Security tickets aren’t the problem, they’re the result. Trace vulnerabilities back to teams, habits and architecture flaws. Fix that.

11. Values Drive Execution

Regulated environments don’t succeed on rules alone. A values-driven team that believes in security will write better code than one chasing compliance metrics.

12. Start With Leadership

Security needs a champion at the top. If your C-suite doesn’t talk about it, neither will your teams. Make it a leadership OKR.

13. Don’t Hire Generic CISOs

You need someone who gets code, cloud, compliance, people and risk. A one-dimensional security hire won’t cut it. Invest accordingly.

14. Train Devs To Think Like Security Engineers

Patchwork fixes are expensive. Teaching devs to prevent vulnerabilities as they code is the cheapest and fastest long-term fix.
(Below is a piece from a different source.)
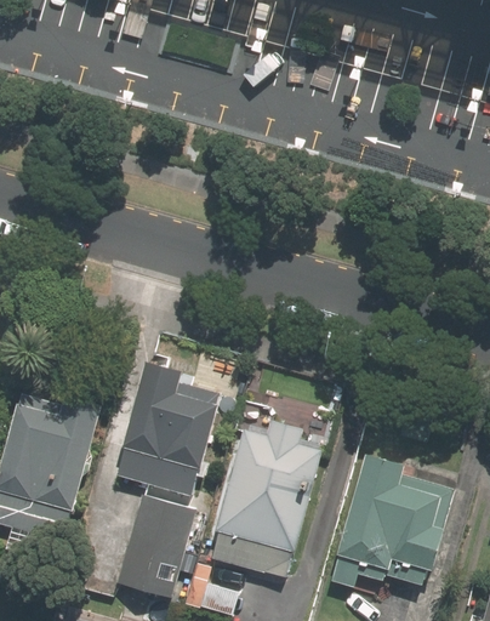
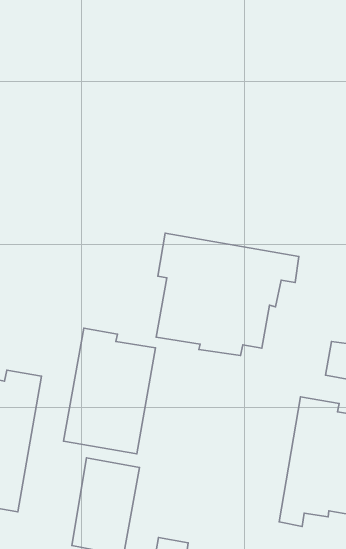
building: none -> [156,233,299,355]
building: [207,420,319,580] -> none

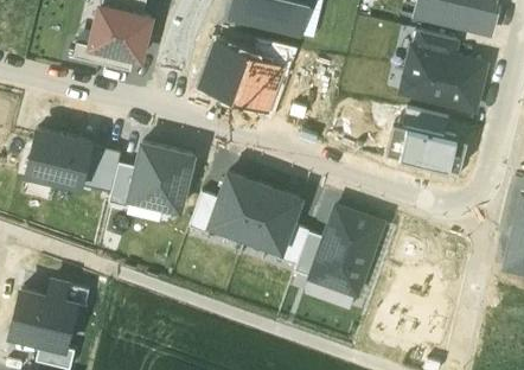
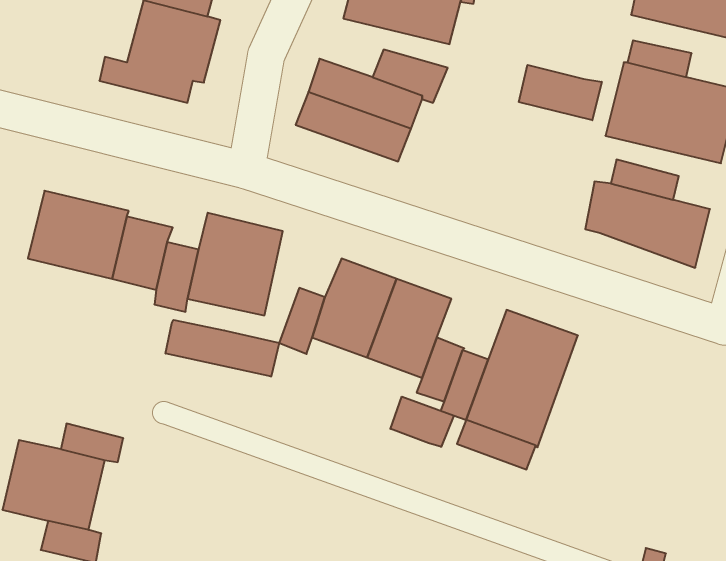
building: none -> [519,65,602,120]
building: none -> [166,320,279,377]
building: none -> [390,397,454,447]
15. Cross-Team Work Isn't Optional

DevSecOps isn’t a tool it’s three groups learning to speak the same language. If your dev, ops and sec teams don’t trust each other, no pipeline will fix it.

16. Balance the Focus

Don’t let security dominate dev or ops, or vice versa. Every team has its strengths, the trick is building processes that let each do what they’re best at without stepping on toes.

17. Build Trust, Not Silos

DevSecOps fails when teams negotiate instead of collaborate. Create shared incentives and shared language. You’re either aligned early, or fighting later.

18. Keep AI Grounded in Human Oversight

AI speeds everything up, but accountability still lives with people. In regulated spaces, models don’t get to make final calls without someone real reviewing them.

19. Zero Trust Isn’t a Buzzword Here

Assume every system is compromised until proven otherwise. Automate verifications. Cut default access. Compliance doesn’t matter if your core isn’t secure.

20. Lock Down Non-Human Access First

Your services and containers often have more access than your people. Secure them like critical users. Automate credential rotation, enforce least privilege and monitor them continuously.